Biles is just one example of a Black female athlete that has faced hate and criticism when prioritizing mental health. 

Annet Corbin, a hall of fame former ETHS and Purdue soccer player, is currently a fitness mentor and focuses on yoga, mindset coaching and habit tracking. Corbin is a co-founder and the Director of Training of The Athlete Practice, which specializes in “Training athletes with yoga.” “Being an athlete has been a role of privilege. Early on, I understood that I was treated differently because (in general) people hold athletes to a higher regard. Even to this day, I get treated differently,” Corbin explains. “Everyone is shocked when I walk into the room. No one expects a Black yoga teacher. At the end of the day, it just makes me better, because I work harder to represent my community and my family well. I know that when I walk into a room it’s not just me, it’s all of us. And I take that as yet another privilege.” 

Corbin explains her takeaways from the events this summer.

“All the challenges I faced coming up as a Black woman playing soccer are still here! And that’s not okay. It’s time for all of us former athletes to step it up and give these athletes some tools to better handle what it’s really like at the top. All of this drove me to re-evaluate how I work with athletes. Prior to this summer, I was just teaching your standard yoga class—some poses, some breathing. Then all of these events, and some personal encounters, told me it was time to do more,” Corbin says. “I wanted to give these athletes the same tools I learned over the years as a professional soccer player and all the things I’d learned in yoga but never taught. I created a training program that deals with not just the physical but the mental aspect of sports as well. And the response has been amazing. It feels big and important, and this summer has changed my everything.”

When we continue to watch and support athletes, it is important to value and support the mental health of all athletes, especially those who identify as Black females.

Brealyn Viamille, ETHS senior, has been playing on the ETHS girls varsity soccer team for three years. 
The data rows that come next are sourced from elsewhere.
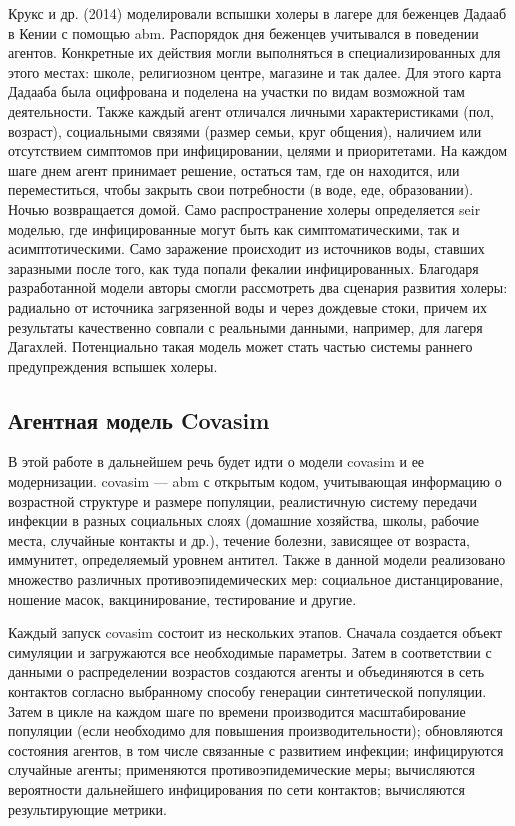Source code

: \documentclass[a4paper,12pt]{article} %
\begin{document}
Крукс и др. (2014) \cite{crooks2014agent} моделировали вспышки холеры в лагере для беженцев Дадааб в Кении с помощью \gls{abm}. Распорядок дня беженцев учитывался в поведении агентов. Конкретные их действия могли выполняться в специализированных для этого местах: школе, религиозном центре, магазине и так далее. Для этого карта Дадааба была оцифрована и поделена на участки по видам возможной там деятельности. Также каждый агент отличался личными характеристиками (пол, возраст), социальными связями (размер семьи, круг общения), наличием или отсутствием симптомов при инфицировании, целями и приоритетами. На каждом шаге днем агент принимает решение, остаться там, где он находится, или переместиться, чтобы закрыть свои потребности (в воде, еде, образовании). Ночью возвращается домой. Само распространение холеры определяется \gls{seir} моделью, где инфицированные могут быть как симптоматическими, так и асимптотическими. Само заражение происходит из источников воды, ставших заразными после того, как туда попали фекалии инфицированных. Благодаря разработанной модели авторы смогли рассмотреть два сценария развития холеры: радиально от источника загрязенной воды и через дождевые стоки, причем их результаты качественно совпали с реальными данными, например, для лагеря Дагахлей. Потенциально такая модель может стать частью системы раннего предупреждения вспышек холеры.




\subsection{Агентная модель Covasim}

В этой работе в дальнейшем речь будет идти о модели \gls{covasim} и ее модернизации. \gls{covasim} --- \gls{abm} с открытым кодом, учитывающая информацию о возрастной структуре и размере популяции, реалистичную систему передачи инфекции в разных социальных слоях (домашние хозяйства, школы, рабочие места, случайные контакты и др.), течение болезни, зависящее от возраста, иммунитет, определяемый уровнем антител. Также в данной модели реализовано множество различных противоэпидемических мер: социальное дистанцирование, ношение масок, вакцинирование, тестирование и другие.

Каждый запуск \gls{covasim} состоит из нескольких этапов. Сначала создается объект симуляции и загружаются все необходимые параметры. Затем в соответствии с данными о распределении возрастов создаются агенты и объединяются в сеть контактов согласно выбранному способу генерации синтетической популяции. Затем в цикле на каждом шаге по времени производится масштабирование популяции (если необходимо для повышения производительности); обновляются состояния агентов, в том числе связанные с развитием инфекции; инфицируются случайные агенты; применяются противоэпидемические меры; вычисляются вероятности дальнейшего инфицирования по сети контактов; вычисляются результирующие метрики.
\end{document}
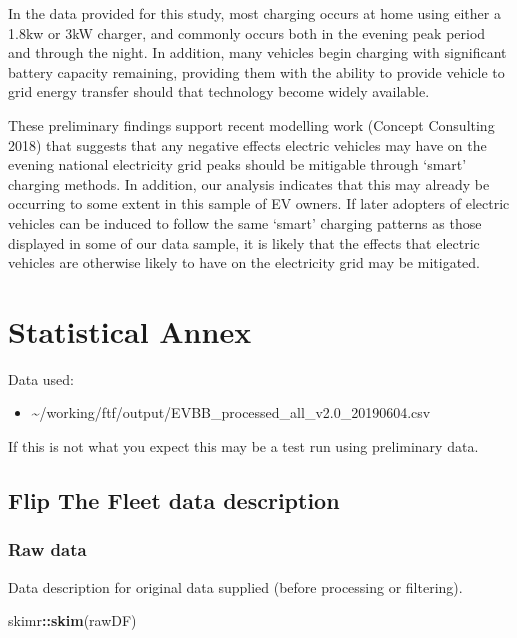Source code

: \documentclass[]{article}
\newenvironment{Shaded}{\begin{snugshade}}{\end{snugshade}}
\newcommand{\KeywordTok}[1]{\textcolor[rgb]{0.13,0.29,0.53}{\textbf{#1}}}
\newcommand{\NormalTok}[1]{#1}
\newcommand{\OperatorTok}[1]{\textcolor[rgb]{0.81,0.36,0.00}{\textbf{#1}}}
\providecommand{\tightlist}{%
  \setlength{\itemsep}{0pt}\setlength{\parskip}{0pt}}
\begin{document}
In the data provided for this study, most charging occurs at home using either a 1.8kw or 3kW charger, and commonly occurs both in the evening peak period and through the night. In addition, many vehicles begin charging with significant battery capacity remaining, providing them with the ability to provide vehicle to grid energy transfer should that technology become widely available.

These preliminary findings support recent modelling work (Concept Consulting 2018) that suggests that any negative effects electric vehicles may have on the evening national electricity grid peaks should be mitigable through `smart' charging methods. In addition, our analysis indicates that this may already be occurring to some extent in this sample of EV owners. If later adopters of electric vehicles can be induced to follow the same `smart' charging patterns as those displayed in some of our data sample, it is likely that the effects that electric vehicles are otherwise likely to have on the electricity grid may be mitigated.

\hypertarget{statistical-annex}{%
\section{Statistical Annex}\label{statistical-annex}}

Data used:

\begin{itemize}
\tightlist
\item
  \textasciitilde/working/ftf/output/EVBB\_processed\_all\_v2.0\_20190604.csv
\end{itemize}

If this is not what you expect this may be a test run using preliminary data.

\hypertarget{flip-the-fleet-data-description}{%
\subsection{Flip The Fleet data description}\label{flip-the-fleet-data-description}}

\hypertarget{raw-data}{%
\subsubsection{Raw data}\label{raw-data}}

Data description for original data supplied (before processing or filtering).

\begin{Shaded}
\begin{Highlighting}[]
\NormalTok{skimr}\OperatorTok{::}\KeywordTok{skim}\NormalTok{(rawDF)}
\end{Highlighting}
\end{Shaded}
\end{document}
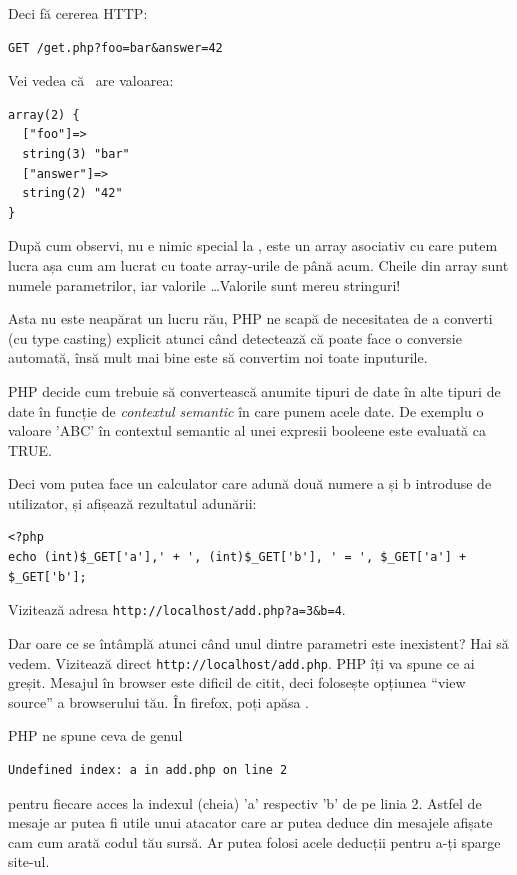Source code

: Deci fă cererea HTTP:
\begin{verbatim}
GET /get.php?foo=bar&answer=42
\end{verbatim}

Vei vedea că \get\ are valoarea:
\begin{verbatim}
array(2) {
  ["foo"]=>
  string(3) "bar"
  ["answer"]=>
  string(2) "42"
}
\end{verbatim}
După cum observi, nu e nimic special la \get, este un array asociativ
cu care putem lucra așa cum am lucrat cu toate array-urile de până acum.
Cheile din array sunt numele parametrilor, iar valorile \ldots Valorile sunt
mereu stringuri!

Asta nu este neapărat un lucru rău, PHP ne scapă de necesitatea de a converti
(cu type casting) explicit atunci când detectează că poate face o conversie
automată, însă mult mai bine este să convertim noi toate inputurile.

PHP decide cum trebuie să convertească anumite tipuri de date în alte tipuri
de date în funcție de \textit{contextul semantic} în care punem acele date. De exemplu
o valoare 'ABC' în contextul semantic al unei expresii booleene este evaluată
ca TRUE.


Deci vom putea face un calculator care adună două numere a și b
introduse de utilizator, și afișează rezultatul adunării:
\begin{lstlisting}
<?php
echo (int)$_GET['a'],' + ', (int)$_GET['b'], ' = ', $_GET['a'] + $_GET['b'];
\end{lstlisting}
Vizitează adresa \texttt{http://localhost/add.php?a=3\&b=4}.

Dar oare ce se întâmplă atunci când unul dintre parametri este inexistent?
Hai să vedem. Vizitează direct \texttt{http://localhost/add.php}. PHP îți
va spune ce ai greșit. Mesajul în browser este dificil de citit, deci
folosește opțiunea ``view source'' a browserului tău. În firefox, poți apăsa
.

PHP ne spune ceva de genul
\begin{verbatim}
Undefined index: a in add.php on line 2
\end{verbatim}
pentru fiecare acces la indexul (cheia) 'a' respectiv 'b'
de pe linia 2. Astfel de mesaje ar putea fi utile unui
atacator care ar putea deduce din mesajele afișate cam cum
arată codul tău sursă. Ar putea folosi acele deducții pentru
a-ți sparge site-ul.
“Being a black woman definitely makes me stand out in the field. There is a stereotype that, if there is a black girl playing soccer, most likely the only thing she can do is run fast, so to break that stereotype and be more than just fast, by showcasing my skill on the field, is really empowering,” Viamille says.

In terms of mental health for Black female-identifying athletes, Viamille believes that conversations are important when trying to end the stigma. 
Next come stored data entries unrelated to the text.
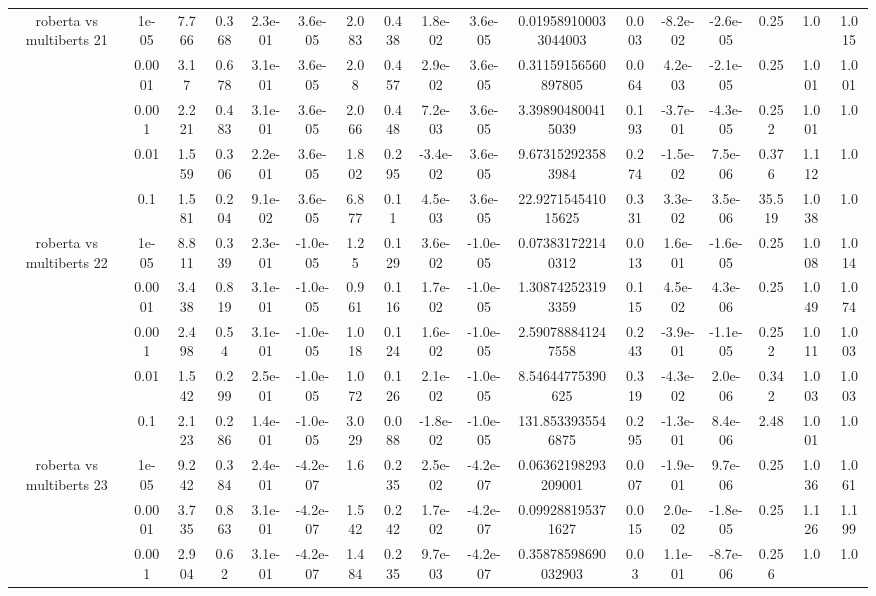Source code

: \begin{tabular}{|c|c|c|c|c|c|c|c|c|c|c|c|c|c|c|c|c|}
\hline
\multirow{5}{*}{roberta  vs multiberts 21} & 1e-05 & 7.766 & 0.368 & 2.3e-01 & 3.6e-05 & 2.083 & 0.438 & 1.8e-02 & 3.6e-05 & 0.019589100033044003 & 0.003 & -8.2e-02 & -2.6e-05 & 0.25 & 1.0 & 1.015 \\
 & 0.0001 & 3.17 & 0.678 & 3.1e-01 & 3.6e-05 & 2.08 & 0.457 & 2.9e-02 & 3.6e-05 & 0.31159156560897805 & 0.064 & 4.2e-03 & -2.1e-05 & 0.25 & 1.001 & 1.001 \\
 & 0.001 & 2.221 & 0.483 & 3.1e-01 & 3.6e-05 & 2.066 & 0.448 & 7.2e-03 & 3.6e-05 & 3.398904800415039 & 0.193 & -3.7e-01 & -4.3e-05 & 0.252 & 1.001 & 1.0 \\
 & 0.01 & 1.559 & 0.306 & 2.2e-01 & 3.6e-05 & 1.802 & 0.295 & -3.4e-02 & 3.6e-05 & 9.673152923583984 & 0.274 & -1.5e-02 & 7.5e-06 & 0.376 & 1.112 & 1.0 \\
 & 0.1 & 1.581 & 0.204 & 9.1e-02 & 3.6e-05 & 6.877 & 0.11 & 4.5e-03 & 3.6e-05 & 22.927154541015625 & 0.331 & 3.3e-02 & 3.5e-06 & 35.519 & 1.038 & 1.0 \\
\hline
\multirow{5}{*}{roberta  vs multiberts 22} & 1e-05 & 8.811 & 0.339 & 2.3e-01 & -1.0e-05 & 1.25 & 0.129 & 3.6e-02 & -1.0e-05 & 0.073831722140312 & 0.013 & 1.6e-01 & -1.6e-05 & 0.25 & 1.008 & 1.014 \\
 & 0.0001 & 3.438 & 0.819 & 3.1e-01 & -1.0e-05 & 0.961 & 0.116 & 1.7e-02 & -1.0e-05 & 1.308742523193359 & 0.115 & 4.5e-02 & 4.3e-06 & 0.25 & 1.049 & 1.074 \\
 & 0.001 & 2.498 & 0.54 & 3.1e-01 & -1.0e-05 & 1.018 & 0.124 & 1.6e-02 & -1.0e-05 & 2.590788841247558 & 0.243 & -3.9e-01 & -1.1e-05 & 0.252 & 1.011 & 1.003 \\
 & 0.01 & 1.542 & 0.299 & 2.5e-01 & -1.0e-05 & 1.072 & 0.126 & 2.1e-02 & -1.0e-05 & 8.54644775390625 & 0.319 & -4.3e-02 & 2.0e-06 & 0.342 & 1.003 & 1.003 \\
 & 0.1 & 2.123 & 0.286 & 1.4e-01 & -1.0e-05 & 3.029 & 0.088 & -1.8e-02 & -1.0e-05 & 131.8533935546875 & 0.295 & -1.3e-01 & 8.4e-06 & 2.48 & 1.001 & 1.0 \\
\hline
\multirow{5}{*}{roberta  vs multiberts 23} & 1e-05 & 9.242 & 0.384 & 2.4e-01 & -4.2e-07 & 1.6 & 0.235 & 2.5e-02 & -4.2e-07 & 0.06362198293209001 & 0.007 & -1.9e-01 & 9.7e-06 & 0.25 & 1.036 & 1.061 \\
 & 0.0001 & 3.735 & 0.863 & 3.1e-01 & -4.2e-07 & 1.542 & 0.242 & 1.7e-02 & -4.2e-07 & 0.099288195371627 & 0.015 & 2.0e-02 & -1.8e-05 & 0.25 & 1.126 & 1.199 \\
 & 0.001 & 2.904 & 0.62 & 3.1e-01 & -4.2e-07 & 1.484 & 0.235 & 9.7e-03 & -4.2e-07 & 0.35878598690032903 & 0.03 & 1.1e-01 & -8.7e-06 & 0.256 & 1.0 & 1.0 \\

\end{tabular}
“I would love to work with other Black athletes and also encourage Black girls to play soccer or a sport they are interested in. Not just to play, but to push them to be the best they can be or one of the best on the national stage if they wished,” Viamille explains. 
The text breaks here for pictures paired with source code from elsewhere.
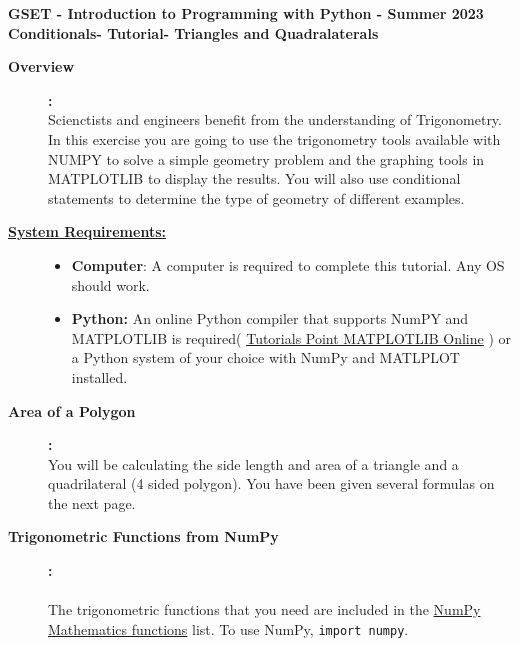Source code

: \documentclass[12pt]{article}
\newcommand{\MNUM}{6} %
\newcommand{\MNAME}{Conditionals} %
\newcommand{\TNAME}{Triangles and Quadralaterals} %
\begin{document}
\thispagestyle{plain}

\begin{center}
   {\bf \large GSET - Introduction to Programming with Python - Summer 2023} \vspace{5mm}\\
   {\bf \Large \MNAME \hspc -  Tutorial\hspc\MNUM\hspc - \TNAME}\vspace{3mm}\\
   
\end{center}

	\begin{description}
		
		\item [\textbf{Overview}]\textbf{:} \\ 
        
            Scienctists and engineers benefit from the understanding of Trigonometry. In this exercise you are going to use the trigonometry tools available with NUMPY to solve a simple geometry problem and the graphing tools in MATPLOTLIB to display the results. You will also use conditional statements to determine the type of geometry of different examples.
       
        \item[\textbf{\underline{System Requirements:}}] \hfill \vspace{0mm}
            \begin{itemize}
                \item {\bf Computer}: A computer is required to complete this tutorial. Any OS should work.
                \item {\bf Python:} An online Python compiler that supports NumPY and MATPLOTLIB is required( \href{https://www.tutorialspoint.com/execute_matplotlib_online.php}{Tutorials Point MATPLOTLIB Online}  ) or a Python system of your choice with NumPy and MATLPLOT installed.
            \end{itemize}

        \item [\textbf{Area of a Polygon}]\textbf{:} \\
        
            You will be calculating the side length and area of a triangle and a quadrilateral (4 sided polygon). You have been given several formulas on the next page. \\
        
        
\item [\textbf{Trigonometric Functions from NumPy }]\textbf{:}\\\\ The trigonometric functions that you need are included in the \href{https://numpy.org/doc/stable/reference/routines.math.html}{NumPy Mathematics functions} list. To use NumPy, \lstinline{import numpy}.   


\end{description}
\end{document}
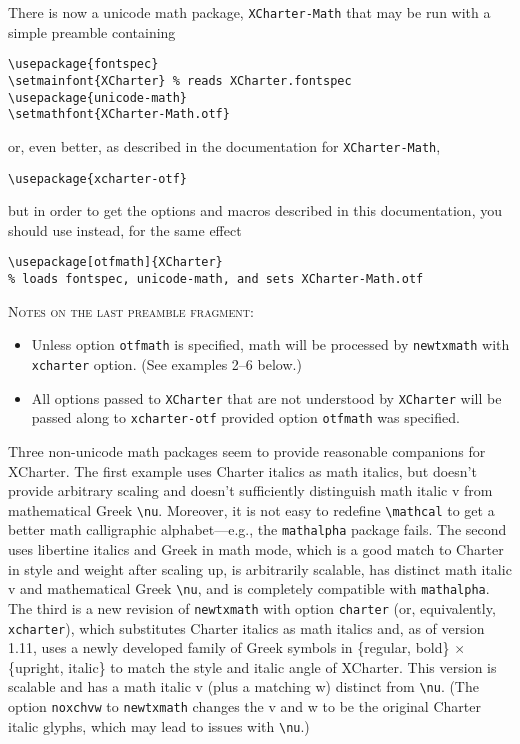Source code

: \documentclass[11pt]{article}
\begin{document}
There is now a unicode math package, {\tt XCharter-Math} that may be run with a simple preamble containing
\begin{verbatim}
\usepackage{fontspec}
\setmainfont{XCharter} % reads XCharter.fontspec
\usepackage{unicode-math}
\setmathfont{XCharter-Math.otf}
\end{verbatim}
or, even better, as described in the documentation for {\tt XCharter-Math},
\begin{verbatim}
\usepackage{xcharter-otf}
\end{verbatim}
but in order to get the options and macros described in this documentation, you should use instead, for the same effect
\begin{verbatim}
\usepackage[otfmath]{XCharter} 
% loads fontspec, unicode-math, and sets XCharter-Math.otf
\end{verbatim}
\textsc{Notes on the last preamble fragment:}
\begin{itemize}
\item
Unless option {\tt otfmath} is specified,  math will be processed by {\tt newtxmath} with {\tt xcharter} option. (See examples 2--6 below.)
\item All options passed to {\tt XCharter} that are not understood by {\tt XCharter} will be passed along to {\tt xcharter-otf} provided option {\tt otfmath} was specified. 
\end{itemize}
Three non-unicode math packages seem to provide reasonable companions for \textsf{XCharter}. The first example uses Charter italics as math italics, but doesn't provide arbitrary scaling and doesn't sufficiently distinguish math italic v from mathematical Greek \verb|\nu|. Moreover, it is not easy to redefine \verb|\mathcal| to get a better math calligraphic alphabet---e.g., the {\tt mathalpha} package fails. The second uses \textsf{libertine} italics and Greek in math mode, which is a good match to Charter in style and weight after scaling up, is arbitrarily scalable, has distinct math italic v and mathematical Greek \verb|\nu|, and is completely compatible with {\tt mathalpha}. The third is a new revision of {\tt newtxmath} with option {\tt charter} (or, equivalently, {\tt xcharter}), which substitutes Charter italics as math italics and, as of version 1.11,  uses a newly developed family of Greek symbols in \{regular, bold\} $\times$ \{upright, italic\} to match the style and italic angle of XCharter. This version is scalable and has a math italic v (plus a matching w) distinct from \verb|\nu|. (The option {\tt noxchvw} to {\tt newtxmath} changes the v and w to be the original Charter italic glyphs, which may lead to issues with \verb|\nu|.)
\end{document}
“I feel that mental health is downplayed in the Black community, and I think that just starting a conversation about it will open up a lot of minds. I think being an athlete can be stressful enough, but being Black and a woman can and will put you at a disadvantage compared to other athletes, and that can take a toll on your mind too,” Viamille says. “I’ve been in those situations. So I think just starting conversations is something I can do to help girls that look like me to be aware of what can be going on within themselves.”